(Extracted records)
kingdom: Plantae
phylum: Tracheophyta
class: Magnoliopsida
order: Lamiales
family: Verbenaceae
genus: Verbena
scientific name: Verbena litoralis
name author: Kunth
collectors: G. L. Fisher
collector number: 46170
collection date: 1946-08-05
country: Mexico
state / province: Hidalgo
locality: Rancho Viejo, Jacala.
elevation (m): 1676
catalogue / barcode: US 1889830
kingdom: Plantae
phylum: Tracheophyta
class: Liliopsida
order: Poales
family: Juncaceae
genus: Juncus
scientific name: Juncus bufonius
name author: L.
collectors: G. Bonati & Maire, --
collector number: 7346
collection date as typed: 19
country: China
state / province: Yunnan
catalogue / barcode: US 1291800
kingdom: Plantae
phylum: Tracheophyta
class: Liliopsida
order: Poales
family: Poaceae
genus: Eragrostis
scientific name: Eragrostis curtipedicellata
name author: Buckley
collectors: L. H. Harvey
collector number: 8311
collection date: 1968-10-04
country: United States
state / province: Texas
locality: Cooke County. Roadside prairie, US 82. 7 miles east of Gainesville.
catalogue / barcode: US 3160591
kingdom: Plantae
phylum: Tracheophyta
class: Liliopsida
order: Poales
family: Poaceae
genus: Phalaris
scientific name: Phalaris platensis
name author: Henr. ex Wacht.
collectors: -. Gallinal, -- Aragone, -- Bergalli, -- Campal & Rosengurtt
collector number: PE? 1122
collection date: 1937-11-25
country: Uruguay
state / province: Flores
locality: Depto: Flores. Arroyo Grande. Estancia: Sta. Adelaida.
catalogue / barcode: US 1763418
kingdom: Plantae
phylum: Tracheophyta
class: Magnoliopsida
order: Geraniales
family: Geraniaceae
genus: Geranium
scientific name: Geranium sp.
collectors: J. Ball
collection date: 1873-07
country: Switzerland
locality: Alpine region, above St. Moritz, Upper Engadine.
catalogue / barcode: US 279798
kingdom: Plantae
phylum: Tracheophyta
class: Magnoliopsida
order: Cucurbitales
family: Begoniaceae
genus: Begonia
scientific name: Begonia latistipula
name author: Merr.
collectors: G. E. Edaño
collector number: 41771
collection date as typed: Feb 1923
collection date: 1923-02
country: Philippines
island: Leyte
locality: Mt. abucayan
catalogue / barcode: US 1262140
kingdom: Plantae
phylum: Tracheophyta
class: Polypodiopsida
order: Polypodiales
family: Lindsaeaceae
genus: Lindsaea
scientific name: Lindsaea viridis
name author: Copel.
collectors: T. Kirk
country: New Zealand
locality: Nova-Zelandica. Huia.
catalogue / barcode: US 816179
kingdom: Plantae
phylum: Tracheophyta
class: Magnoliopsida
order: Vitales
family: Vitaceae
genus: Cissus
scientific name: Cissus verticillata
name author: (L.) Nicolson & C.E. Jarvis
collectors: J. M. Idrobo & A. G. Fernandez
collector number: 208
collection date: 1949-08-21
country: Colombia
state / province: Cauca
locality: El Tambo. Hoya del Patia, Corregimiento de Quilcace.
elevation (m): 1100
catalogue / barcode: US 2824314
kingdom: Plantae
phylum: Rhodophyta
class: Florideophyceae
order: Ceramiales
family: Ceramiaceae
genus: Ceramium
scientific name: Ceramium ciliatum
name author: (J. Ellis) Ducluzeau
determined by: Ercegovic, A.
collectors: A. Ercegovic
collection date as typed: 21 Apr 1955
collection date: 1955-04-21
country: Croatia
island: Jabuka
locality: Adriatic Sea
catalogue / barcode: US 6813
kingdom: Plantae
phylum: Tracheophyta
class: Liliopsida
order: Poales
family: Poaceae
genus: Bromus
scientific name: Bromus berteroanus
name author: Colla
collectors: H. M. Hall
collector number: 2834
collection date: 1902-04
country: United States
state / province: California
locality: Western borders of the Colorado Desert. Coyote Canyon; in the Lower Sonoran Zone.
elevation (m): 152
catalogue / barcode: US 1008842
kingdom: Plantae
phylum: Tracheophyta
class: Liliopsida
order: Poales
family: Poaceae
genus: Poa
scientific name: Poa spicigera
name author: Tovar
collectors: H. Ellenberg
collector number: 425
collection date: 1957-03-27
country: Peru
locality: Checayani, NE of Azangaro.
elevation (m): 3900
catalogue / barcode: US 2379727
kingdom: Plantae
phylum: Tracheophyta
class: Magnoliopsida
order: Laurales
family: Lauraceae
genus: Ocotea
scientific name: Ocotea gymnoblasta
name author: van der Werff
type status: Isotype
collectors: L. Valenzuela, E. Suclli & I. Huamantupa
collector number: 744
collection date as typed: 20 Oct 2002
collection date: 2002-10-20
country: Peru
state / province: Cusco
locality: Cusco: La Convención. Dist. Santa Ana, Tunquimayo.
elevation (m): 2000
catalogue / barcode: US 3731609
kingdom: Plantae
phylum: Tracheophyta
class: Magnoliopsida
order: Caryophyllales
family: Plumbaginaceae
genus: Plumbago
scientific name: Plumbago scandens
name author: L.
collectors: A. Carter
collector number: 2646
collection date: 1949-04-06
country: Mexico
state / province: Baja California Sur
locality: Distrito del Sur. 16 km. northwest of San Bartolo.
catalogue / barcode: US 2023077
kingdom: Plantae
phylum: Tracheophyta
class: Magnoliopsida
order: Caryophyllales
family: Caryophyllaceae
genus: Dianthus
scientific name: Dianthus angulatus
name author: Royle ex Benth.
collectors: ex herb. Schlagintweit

▸ **WORK TO BE COMPLETED**
Update the items by replacing "catalogue / barcode" with "barcode" wherever it occurs, and leave every other word unchanged.

▸ **IN RESPONSE**
kingdom: Plantae
phylum: Tracheophyta
class: Magnoliopsida
order: Lamiales
family: Verbenaceae
genus: Verbena
scientific name: Verbena litoralis
name author: Kunth
collectors: G. L. Fisher
collector number: 46170
collection date: 1946-08-05
country: Mexico
state / province: Hidalgo
locality: Rancho Viejo, Jacala.
elevation (m): 1676
barcode: US 1889830
kingdom: Plantae
phylum: Tracheophyta
class: Liliopsida
order: Poales
family: Juncaceae
genus: Juncus
scientific name: Juncus bufonius
name author: L.
collectors: G. Bonati & Maire, --
collector number: 7346
collection date as typed: 19
country: China
state / province: Yunnan
barcode: US 1291800
kingdom: Plantae
phylum: Tracheophyta
class: Liliopsida
order: Poales
family: Poaceae
genus: Eragrostis
scientific name: Eragrostis curtipedicellata
name author: Buckley
collectors: L. H. Harvey
collector number: 8311
collection date: 1968-10-04
country: United States
state / province: Texas
locality: Cooke County. Roadside prairie, US 82. 7 miles east of Gainesville.
barcode: US 3160591
kingdom: Plantae
phylum: Tracheophyta
class: Liliopsida
order: Poales
family: Poaceae
genus: Phalaris
scientific name: Phalaris platensis
name author: Henr. ex Wacht.
collectors: -. Gallinal, -- Aragone, -- Bergalli, -- Campal & Rosengurtt
collector number: PE? 1122
collection date: 1937-11-25
country: Uruguay
state / province: Flores
locality: Depto: Flores. Arroyo Grande. Estancia: Sta. Adelaida.
barcode: US 1763418
kingdom: Plantae
phylum: Tracheophyta
class: Magnoliopsida
order: Geraniales
family: Geraniaceae
genus: Geranium
scientific name: Geranium sp.
collectors: J. Ball
collection date: 1873-07
country: Switzerland
locality: Alpine region, above St. Moritz, Upper Engadine.
barcode: US 279798
kingdom: Plantae
phylum: Tracheophyta
class: Magnoliopsida
order: Cucurbitales
family: Begoniaceae
genus: Begonia
scientific name: Begonia latistipula
name author: Merr.
collectors: G. E. Edaño
collector number: 41771
collection date as typed: Feb 1923
collection date: 1923-02
country: Philippines
island: Leyte
locality: Mt. abucayan
barcode: US 1262140
kingdom: Plantae
phylum: Tracheophyta
class: Polypodiopsida
order: Polypodiales
family: Lindsaeaceae
genus: Lindsaea
scientific name: Lindsaea viridis
name author: Copel.
collectors: T. Kirk
country: New Zealand
locality: Nova-Zelandica. Huia.
barcode: US 816179
kingdom: Plantae
phylum: Tracheophyta
class: Magnoliopsida
order: Vitales
family: Vitaceae
genus: Cissus
scientific name: Cissus verticillata
name author: (L.) Nicolson & C.E. Jarvis
collectors: J. M. Idrobo & A. G. Fernandez
collector number: 208
collection date: 1949-08-21
country: Colombia
state / province: Cauca
locality: El Tambo. Hoya del Patia, Corregimiento de Quilcace.
elevation (m): 1100
barcode: US 2824314
kingdom: Plantae
phylum: Rhodophyta
class: Florideophyceae
order: Ceramiales
family: Ceramiaceae
genus: Ceramium
scientific name: Ceramium ciliatum
name author: (J. Ellis) Ducluzeau
determined by: Ercegovic, A.
collectors: A. Ercegovic
collection date as typed: 21 Apr 1955
collection date: 1955-04-21
country: Croatia
island: Jabuka
locality: Adriatic Sea
barcode: US 6813
kingdom: Plantae
phylum: Tracheophyta
class: Liliopsida
order: Poales
family: Poaceae
genus: Bromus
scientific name: Bromus berteroanus
name author: Colla
collectors: H. M. Hall
collector number: 2834
collection date: 1902-04
country: United States
state / province: California
locality: Western borders of the Colorado Desert. Coyote Canyon; in the Lower Sonoran Zone.
elevation (m): 152
barcode: US 1008842
kingdom: Plantae
phylum: Tracheophyta
class: Liliopsida
order: Poales
family: Poaceae
genus: Poa
scientific name: Poa spicigera
name author: Tovar
collectors: H. Ellenberg
collector number: 425
collection date: 1957-03-27
country: Peru
locality: Checayani, NE of Azangaro.
elevation (m): 3900
barcode: US 2379727
kingdom: Plantae
phylum: Tracheophyta
class: Magnoliopsida
order: Laurales
family: Lauraceae
genus: Ocotea
scientific name: Ocotea gymnoblasta
name author: van der Werff
type status: Isotype
collectors: L. Valenzuela, E. Suclli & I. Huamantupa
collector number: 744
collection date as typed: 20 Oct 2002
collection date: 2002-10-20
country: Peru
state / province: Cusco
locality: Cusco: La Convención. Dist. Santa Ana, Tunquimayo.
elevation (m): 2000
barcode: US 3731609
kingdom: Plantae
phylum: Tracheophyta
class: Magnoliopsida
order: Caryophyllales
family: Plumbaginaceae
genus: Plumbago
scientific name: Plumbago scandens
name author: L.
collectors: A. Carter
collector number: 2646
collection date: 1949-04-06
country: Mexico
state / province: Baja California Sur
locality: Distrito del Sur. 16 km. northwest of San Bartolo.
barcode: US 2023077
kingdom: Plantae
phylum: Tracheophyta
class: Magnoliopsida
order: Caryophyllales
family: Caryophyllaceae
genus: Dianthus
scientific name: Dianthus angulatus
name author: Royle ex Benth.
collectors: ex herb. Schlagintweit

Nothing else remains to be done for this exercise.